Mientras que un porcentaje considerable de la humanidad no ha recibido aún el verdadero anuncio de Cristo y una gran parte está implicada en religiones que tienen una imagen imperfecta o distorsionada de Dios y no pueden llegar a Él por sí mismas, hay otro porcentaje que no puede practicar libremente la santa fe. Pero el mayor sufrimiento para nuestro Padre lo causan ciertamente aquellos que conocieron el Evangelio, pero no echó raíces en ellos, de manera que viven lejos de sus preceptos.
Ahora bien, si el mundo no reconoce a Dios, tampoco reconocerá a sus hijos. Ellos seguirán siendo incomprensibles para los hombres en su amor por Dios, aunque sean precisamente ellos quienes den testimonio de la existencia y la bondad de nuestro Padre.
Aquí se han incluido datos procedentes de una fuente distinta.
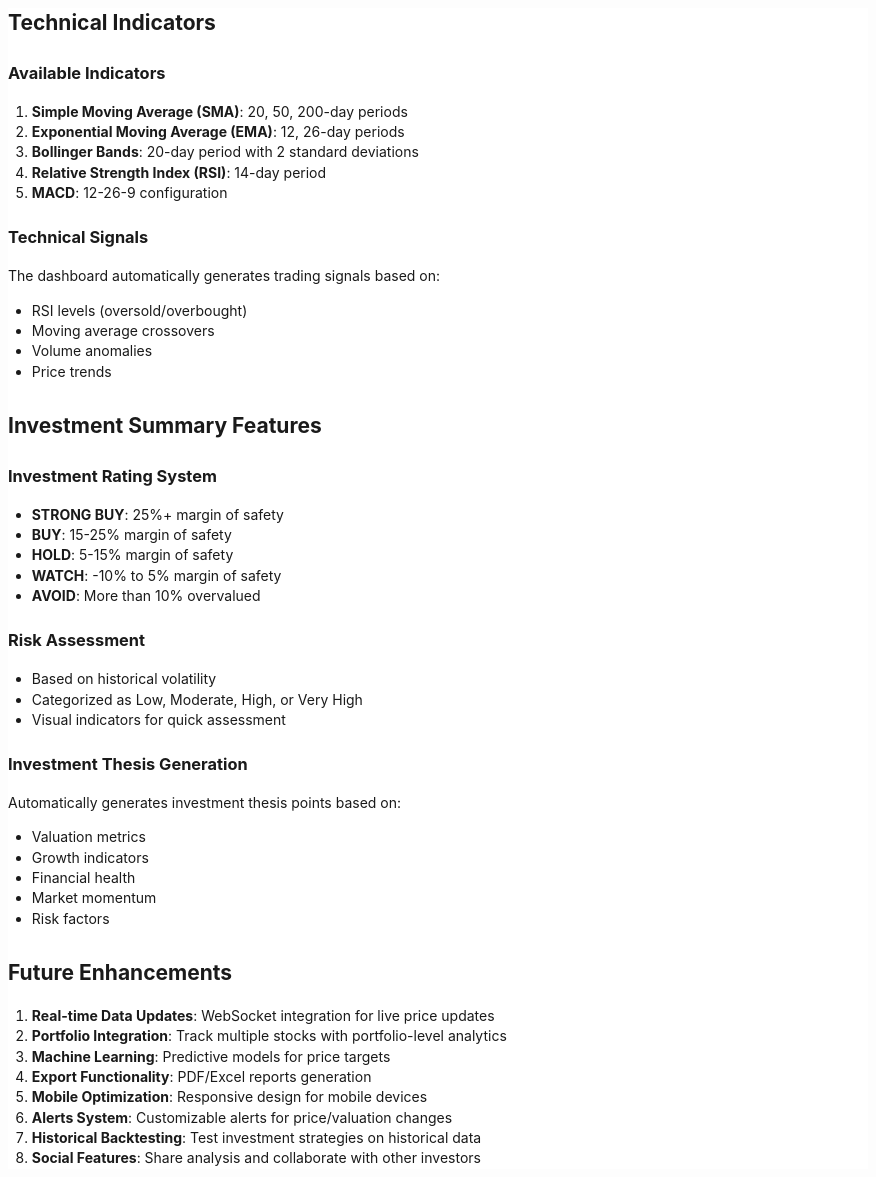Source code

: ## Technical Indicators

### Available Indicators
1. **Simple Moving Average (SMA)**: 20, 50, 200-day periods
2. **Exponential Moving Average (EMA)**: 12, 26-day periods
3. **Bollinger Bands**: 20-day period with 2 standard deviations
4. **Relative Strength Index (RSI)**: 14-day period
5. **MACD**: 12-26-9 configuration

### Technical Signals
The dashboard automatically generates trading signals based on:
- RSI levels (oversold/overbought)
- Moving average crossovers
- Volume anomalies
- Price trends

## Investment Summary Features

### Investment Rating System
- **STRONG BUY**: 25%+ margin of safety
- **BUY**: 15-25% margin of safety
- **HOLD**: 5-15% margin of safety
- **WATCH**: -10% to 5% margin of safety
- **AVOID**: More than 10% overvalued

### Risk Assessment
- Based on historical volatility
- Categorized as Low, Moderate, High, or Very High
- Visual indicators for quick assessment

### Investment Thesis Generation
Automatically generates investment thesis points based on:
- Valuation metrics
- Growth indicators
- Financial health
- Market momentum
- Risk factors

## Future Enhancements

1. **Real-time Data Updates**: WebSocket integration for live price updates
2. **Portfolio Integration**: Track multiple stocks with portfolio-level analytics
3. **Machine Learning**: Predictive models for price targets
4. **Export Functionality**: PDF/Excel reports generation
5. **Mobile Optimization**: Responsive design for mobile devices
6. **Alerts System**: Customizable alerts for price/valuation changes
7. **Historical Backtesting**: Test investment strategies on historical data
8. **Social Features**: Share analysis and collaborate with other investors

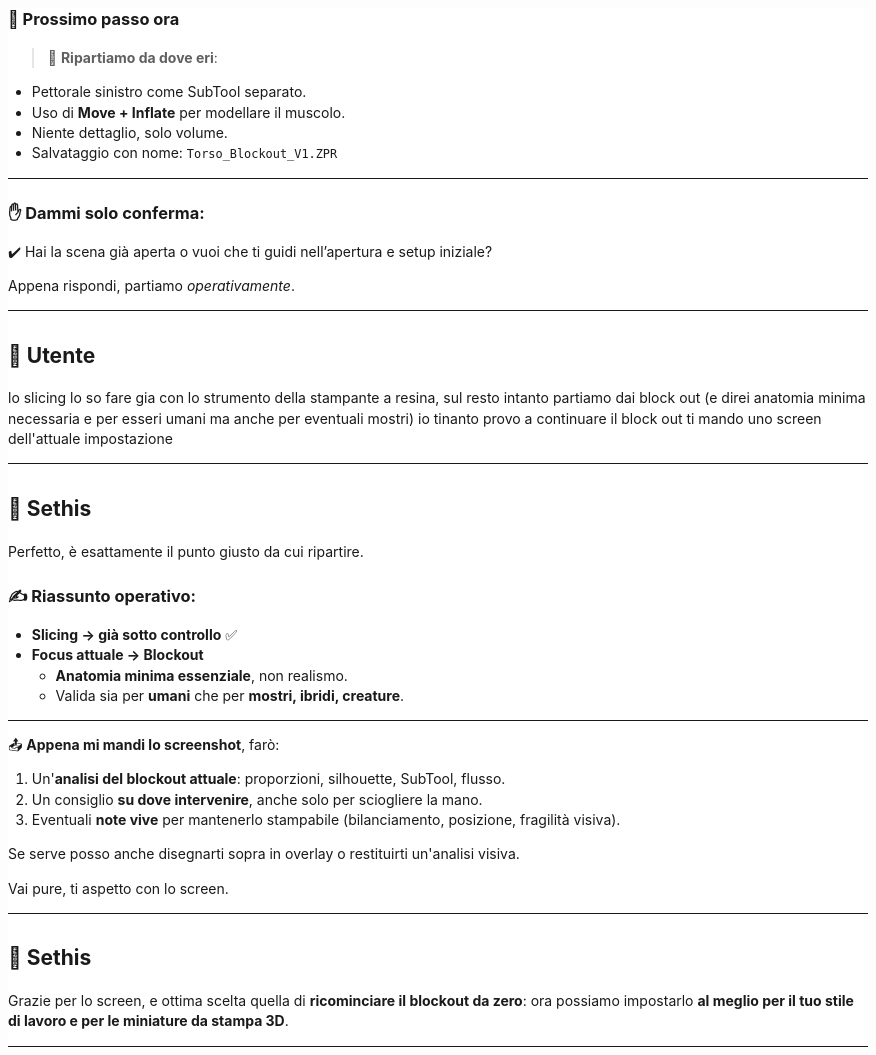 
### 🧭 Prossimo passo ora

> 🎯 **Ripartiamo da dove eri**:
- Pettorale sinistro come SubTool separato.
- Uso di **Move + Inflate** per modellare il muscolo.
- Niente dettaglio, solo volume.
- Salvataggio con nome: `Torso_Blockout_V1.ZPR`

---

### ✋ Dammi solo conferma:
✔️ Hai la scena già aperta o vuoi che ti guidi nell’apertura e setup iniziale?

Appena rispondi, partiamo *operativamente*.

---

## 👤 **Utente**

lo slicing lo so fare gia con lo strumento della stampante a resina, sul resto intanto partiamo dai block out (e direi anatomia minima necessaria e per esseri umani ma anche per eventuali mostri) io tinanto provo a continuare il block out ti mando uno screen dell'attuale impostazione

---

## 🤖 **Sethis**

Perfetto, è esattamente il punto giusto da cui ripartire.

### ✍️ Riassunto operativo:
- **Slicing → già sotto controllo** ✅  
- **Focus attuale → Blockout**  
  - **Anatomia minima essenziale**, non realismo.
  - Valida sia per **umani** che per **mostri, ibridi, creature**.

---

📤 **Appena mi mandi lo screenshot**, farò:

1. Un'**analisi del blockout attuale**: proporzioni, silhouette, SubTool, flusso.
2. Un consiglio **su dove intervenire**, anche solo per sciogliere la mano.
3. Eventuali **note vive** per mantenerlo stampabile (bilanciamento, posizione, fragilità visiva).

Se serve posso anche disegnarti sopra in overlay o restituirti un'analisi visiva.

Vai pure, ti aspetto con lo screen.

---

## 🤖 **Sethis**

Grazie per lo screen, e ottima scelta quella di **ricominciare il blockout da zero**: ora possiamo impostarlo **al meglio per il tuo stile di lavoro e per le miniature da stampa 3D**.

---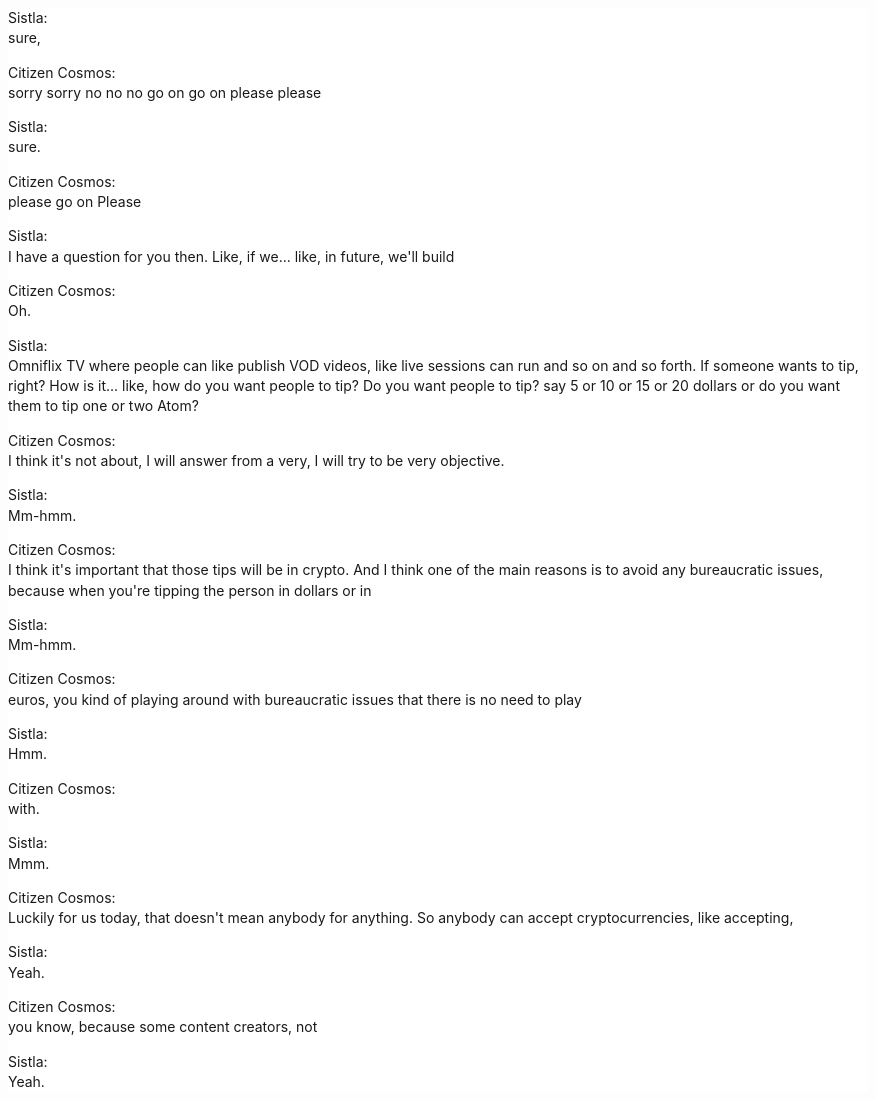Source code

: Sistla:  
sure,

Citizen Cosmos:  
sorry sorry no no no go on go on please please

Sistla:  
sure.

Citizen Cosmos:  
please go on Please

Sistla:  
I have a question for you then. Like, if we... like, in future, we'll build

Citizen Cosmos:  
Oh.

Sistla:  
Omniflix TV where people can like publish VOD videos, like live sessions can run and so on and so forth. If someone wants to tip, right? How is it... like, how do you want people to tip? Do you want people to tip? say 5 or 10 or 15 or 20 dollars or do you want them to tip one or two Atom? 

Citizen Cosmos:  
I think it's not about, I will answer from a very, I will try to be very objective.

Sistla:  
Mm-hmm.

Citizen Cosmos:  
I think it's important that those tips will be in crypto. And I think one of the main reasons is to avoid any bureaucratic issues, because when you're tipping the person in dollars or in

Sistla:  
Mm-hmm.

Citizen Cosmos:  
euros, you kind of playing around with bureaucratic issues that there is no need to play

Sistla:  
Hmm.

Citizen Cosmos:  
with.

Sistla:  
Mmm.

Citizen Cosmos:  
Luckily for us today, that doesn't mean anybody for anything. So anybody can accept cryptocurrencies, like accepting,

Sistla:  
Yeah.

Citizen Cosmos:  
you know, because some content creators, not

Sistla:  
Yeah.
¿Esto significa que debemos rendirnos y decaer en nuestros esfuerzos?
Para responder a esta pregunta, fijémonos en el ejemplo que el Padre mismo nos da en el Mensaje a la Madre Eugenia cuando dice:
“¿Me reconocerán los hombres? ¿Me escucharán? Para mí nada del futuro estaba escondido; así que a estas dos preguntas me respondí Yo mismo: ‘Aun estando cerca de mí, ignorarán mi presencia. En mi Hijo me maltratarán, a pesar de todo el bien que les hará. En mi Hijo me calumniarán y me crucificarán para matarme’. Pero, ¿me detendré por esto? ¡No, mi amor por mis hijos, los hombres, es demasiado grande! No me rendí.”
Si así trataron al Maestro, también les espera lo mismo a sus discípulos (cf. Mt 10,24-25). Pero éstos no se rinden porque el amor de Dios es demasiado grande. ¡Esto los caracteriza como verdaderos hijos de Dios!